EXCERPTED TEXT ->
◇ ◇ ◇

Only New Orleans has less cap room as it is currently has to clear $10,300,288 in cap space to be compliant by 4:00 p.m. next Wednesday, March 13, which is the start of free agency.

The Bucs haven’t been this tight against the cap entering free agency since the days of Jon Gruden. That’s due to recent contract extensions over the last two years, including wide receiver Mike Evans ($20 million), left tackle Donovan Smith ($12.5 million), guard Ali Marpet ($11.025 million), tight end Cameron Brate, in addition to Jameis Winston’s fifth-year option year, which will cost the team $20.92 million this season.

Bucs DE Jason Pierre-Paul and DT Gerald McCoy
Bucs DE Jason Pierre-Paul and DT Gerald McCoy – Photo by: Cliff Welch/PR

Throw in Jason Pierre-Paul’s $14.9 million salary cap charge, Gerald McCoy’s $13 million, Ryan Jensen’s $10 million and DeSean Jackson’s $10 million and Tampa Bay has eight players set to make $10 million or more in 2019 – not to mention linebacker Lavonte David is knocking on the door with $9.75 million this year.

So in order for the Bucs to sign another free agent or tender restricted free agent running back Peyton Barber an offer, general manager Jason Licht and director of football administration Mike Greenberg have to make some moves to clear more cap room. Here are some options for Tampa Bay.

◇ ◇ ◇

ENTRIES SUPPLIED ->
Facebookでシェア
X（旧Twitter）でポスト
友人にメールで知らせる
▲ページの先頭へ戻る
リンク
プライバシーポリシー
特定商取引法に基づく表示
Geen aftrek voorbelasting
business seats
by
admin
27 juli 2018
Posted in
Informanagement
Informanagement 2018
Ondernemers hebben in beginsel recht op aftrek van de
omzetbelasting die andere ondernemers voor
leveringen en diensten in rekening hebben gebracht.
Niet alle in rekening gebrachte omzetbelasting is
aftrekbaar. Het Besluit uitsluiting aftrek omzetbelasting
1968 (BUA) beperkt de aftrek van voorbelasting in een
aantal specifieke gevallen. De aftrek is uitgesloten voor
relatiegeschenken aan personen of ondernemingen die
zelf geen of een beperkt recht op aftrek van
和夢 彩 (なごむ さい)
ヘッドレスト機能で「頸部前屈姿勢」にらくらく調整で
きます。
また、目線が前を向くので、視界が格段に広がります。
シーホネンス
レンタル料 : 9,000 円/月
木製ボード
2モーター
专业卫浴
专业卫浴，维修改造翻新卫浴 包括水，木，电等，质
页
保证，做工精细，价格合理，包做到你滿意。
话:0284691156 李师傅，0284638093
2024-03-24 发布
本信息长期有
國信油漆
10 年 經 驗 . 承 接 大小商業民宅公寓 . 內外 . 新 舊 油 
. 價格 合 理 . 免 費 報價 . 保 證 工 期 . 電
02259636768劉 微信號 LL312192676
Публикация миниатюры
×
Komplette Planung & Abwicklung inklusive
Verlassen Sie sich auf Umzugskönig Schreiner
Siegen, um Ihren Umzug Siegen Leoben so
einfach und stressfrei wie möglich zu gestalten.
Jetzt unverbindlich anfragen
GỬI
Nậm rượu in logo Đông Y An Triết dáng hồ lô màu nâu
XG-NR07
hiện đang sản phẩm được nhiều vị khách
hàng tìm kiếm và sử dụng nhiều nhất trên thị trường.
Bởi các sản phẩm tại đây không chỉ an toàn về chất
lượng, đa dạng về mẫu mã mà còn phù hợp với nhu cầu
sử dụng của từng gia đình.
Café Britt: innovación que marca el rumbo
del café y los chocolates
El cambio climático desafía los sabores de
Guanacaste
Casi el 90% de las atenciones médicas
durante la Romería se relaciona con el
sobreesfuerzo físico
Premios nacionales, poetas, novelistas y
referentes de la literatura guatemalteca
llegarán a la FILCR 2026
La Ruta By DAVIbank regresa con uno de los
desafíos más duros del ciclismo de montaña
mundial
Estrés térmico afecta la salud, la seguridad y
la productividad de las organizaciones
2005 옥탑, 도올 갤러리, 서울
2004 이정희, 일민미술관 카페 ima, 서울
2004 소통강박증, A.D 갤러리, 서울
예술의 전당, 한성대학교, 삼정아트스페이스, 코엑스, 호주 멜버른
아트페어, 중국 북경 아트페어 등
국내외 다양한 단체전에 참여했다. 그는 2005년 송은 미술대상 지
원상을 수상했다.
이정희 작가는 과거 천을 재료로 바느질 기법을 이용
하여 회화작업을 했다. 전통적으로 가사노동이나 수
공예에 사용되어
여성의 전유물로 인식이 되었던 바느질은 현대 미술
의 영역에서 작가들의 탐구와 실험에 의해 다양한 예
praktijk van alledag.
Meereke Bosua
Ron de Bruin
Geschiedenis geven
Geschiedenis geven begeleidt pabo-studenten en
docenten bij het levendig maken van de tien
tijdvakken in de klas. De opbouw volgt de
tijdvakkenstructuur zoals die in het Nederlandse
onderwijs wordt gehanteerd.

◇ ◇ ◇

ACTIVITIES ->
**A)** In the Bucs cap excerpt, how much will Jameis Winston's fifth-year option cost the team this season?
**B)** From the Bucs cap excerpt, return everything from "Throw in Jason" down to "million this year.".
**C)** Decide whether each statement agrees with the Bucs cap excerpt, and answer yes or no with the text's deciding words quoted: (i) Tampa Bay has eight players set to make $10 million or more in 2019. (ii) Lavonte David's cap charge this year is $10 million. (iii) Peyton Barber is an unrestricted free agent.

PER-TASK OUTPUTS ->
**A)** $20.92 million

**B)**
Throw in Jason Pierre-Paul’s $14.9 million salary cap charge, Gerald McCoy’s $13 million, Ryan Jensen’s $10 million and DeSean Jackson’s $10 million and Tampa Bay has eight players set to make $10 million or more in 2019 – not to mention linebacker Lavonte David is knocking on the door with $9.75 million this year.

**C)**
(i) Yes: "Tampa Bay has eight players set to make $10 million or more in 2019"
(ii) No: "linebacker Lavonte David is knocking on the door with $9.75 million this year"
(iii) No: "tender restricted free agent running back Peyton Barber an offer"